New knowledge about breastfeeding and its management has been provided through publication of four training courses, and through recommendation of selected Breastfeeding Papers of the Month .
In Cuba, where 49 of the country’s 56 hospitals and maternity facilities are baby-friendly, the rate of exclusive breastfeeding at four mounths almost tripled in six years – from 25 per cent in 1990 to 72 per cent in 1996.
In the first two years of BFHI implementation at the Central Hospital of Libreville in Gabon, cases of neonatal diarrhoea fell by 15 per cent, diarrhoeal dehydration declined by 14 per cent and mortality fell by 8 %.
In China, which now has more than 6,000 Baby-Friendly Hospitals, exclusive breastfeeding in rural areas rose from 29 per cent in 1992 to 68 per cent in 1994; in urban areas, the increase was from 10 per cent to 48 per cent.
The Catholic University of Chile, Santiago, initiated one of the first baby-friendly hospitals. As a result, initiation of breastfeeding within the first two hours increased. With a strong Step 10, a monthly clinic, exclusive breastfeeding at 6 months increased from approximately 20% to over 60%.
The internationally defined term ‘Baby-Friendly’ may be used only by maternity services that have passed external assessment according to the Global Criteria for the BFHI.
The term “Baby-Friendly” is not appropriately applied to other medical services, community activities, workplaces or commercial products.
Descriptions such as ‘breastfeeding-friendly’, ‘mother-child friendly’ or ‘pro-breastfeeding’ may be used for such other complementary efforts to help mothers to breastfeed.
Ten steps to successful breastfeeding
1) Have a written breastfeeding policy that is routinely communicated to all health care staff.
2) Train all health care staff in skills necessary to implement this policy.
3) Inform all pregnant women about the benefits and management of breastfeeding.
4) Help mothers initiate breastfeeding within one half-hour of birth.

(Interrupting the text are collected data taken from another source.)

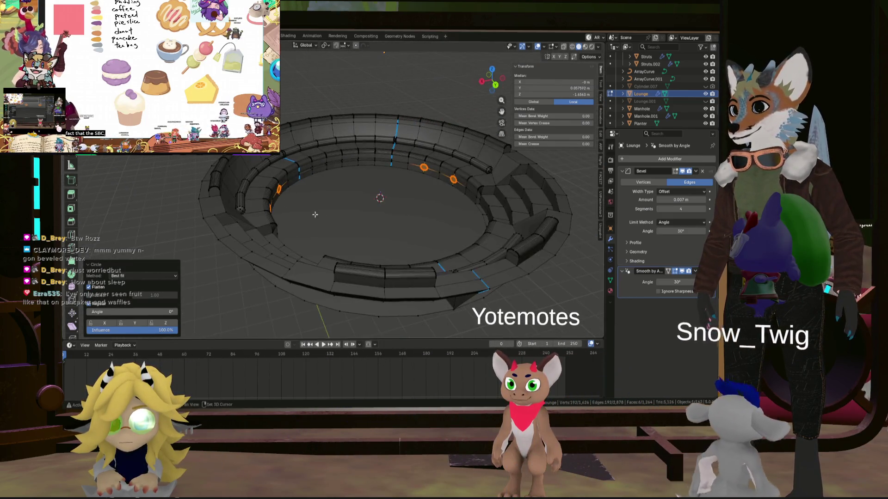
scroll(315, 215, up, 6)
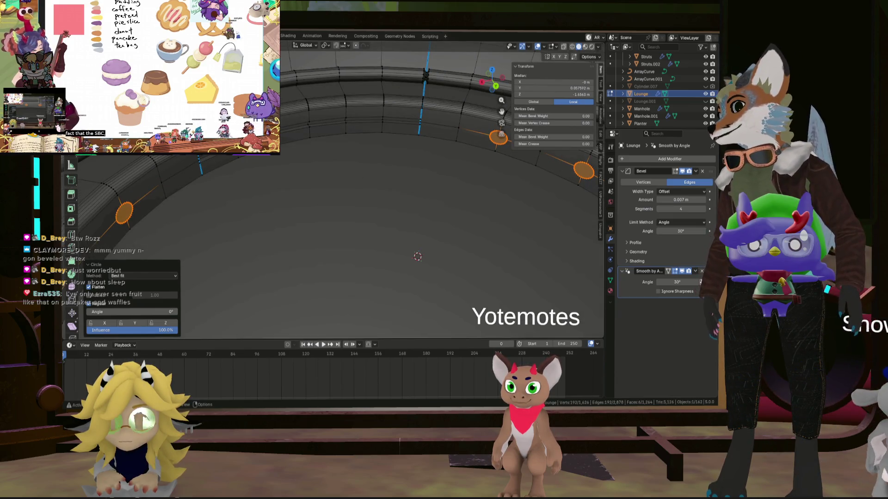
shift+middle_drag(417, 257, 376, 226)
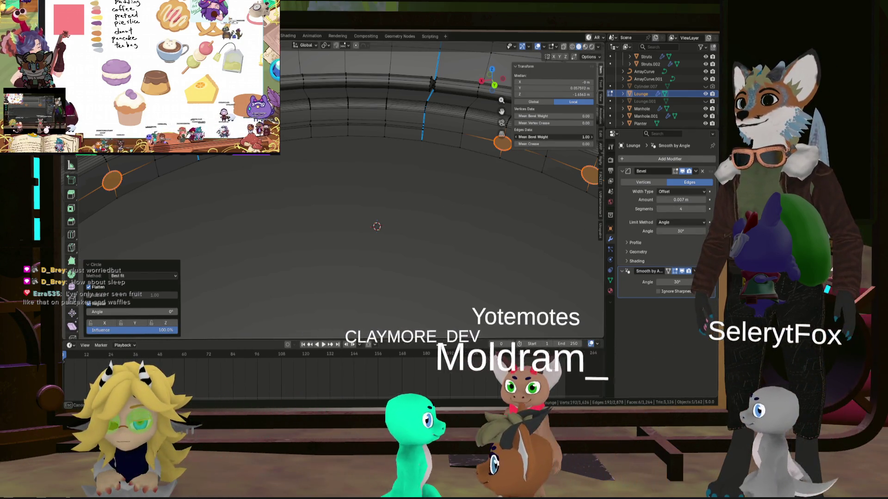
right_click(485, 143)
key(Escape)
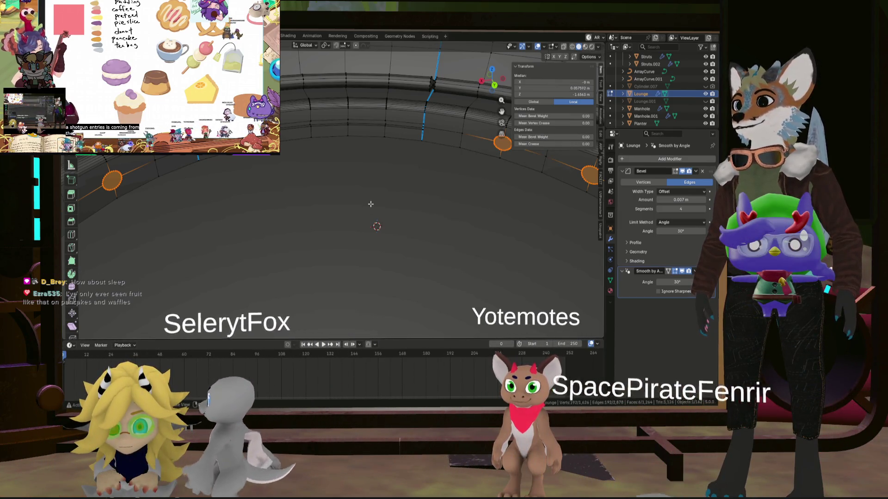
key(ctrl+e)
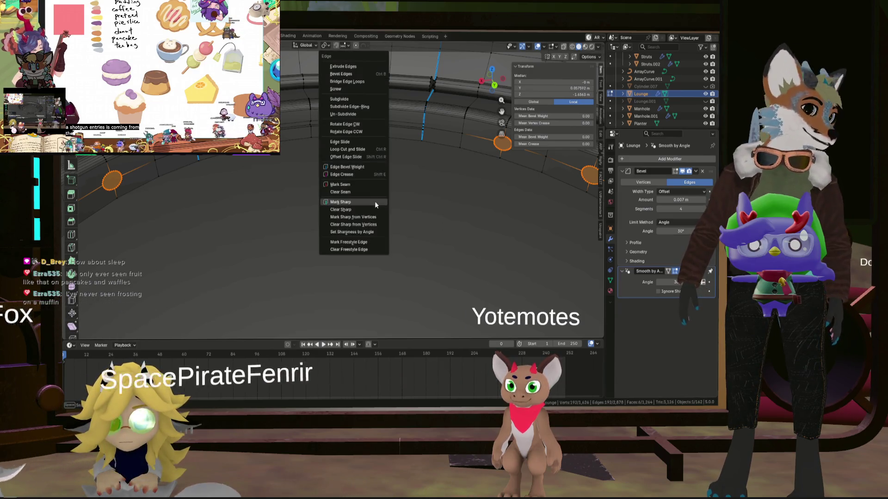
Step: Mark the round hole edges sharp and extrude them in place
click(375, 201)
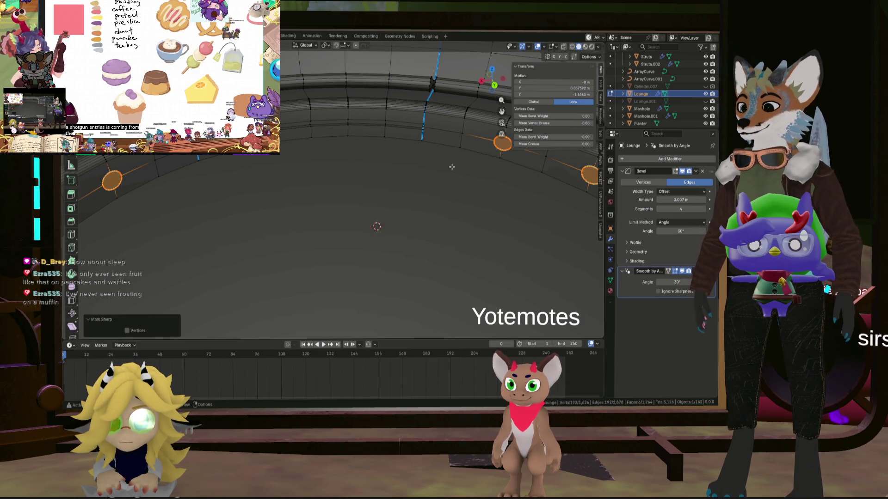
click(442, 178)
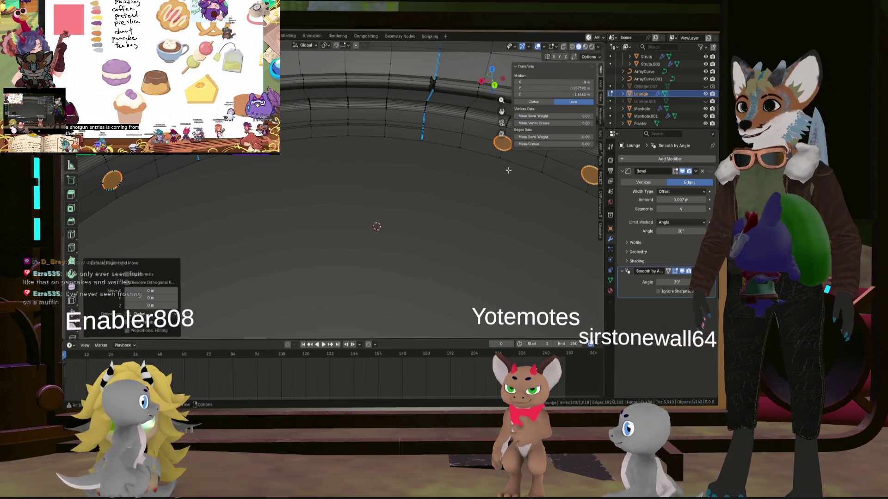
middle_drag(443, 178, 454, 104)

5) Show mothers how to breastfeed and maintain lactation,even if they should be separated from their infants.
6) Give newborn infants no food or drink other than breastmilk, unless medically indicated.
7) Practice rooming in – that is, allow mothers and infants to remain together 24 hours a day.
8) Encourage breastfeeding on demand.
9) Give no artificial teats or pacifiers (also called dummies or soothers) to breastfeeding infants.
10) Foster the establishment of breastfeeding support groups and refer mothers to them on discharge from the hospital or clinic.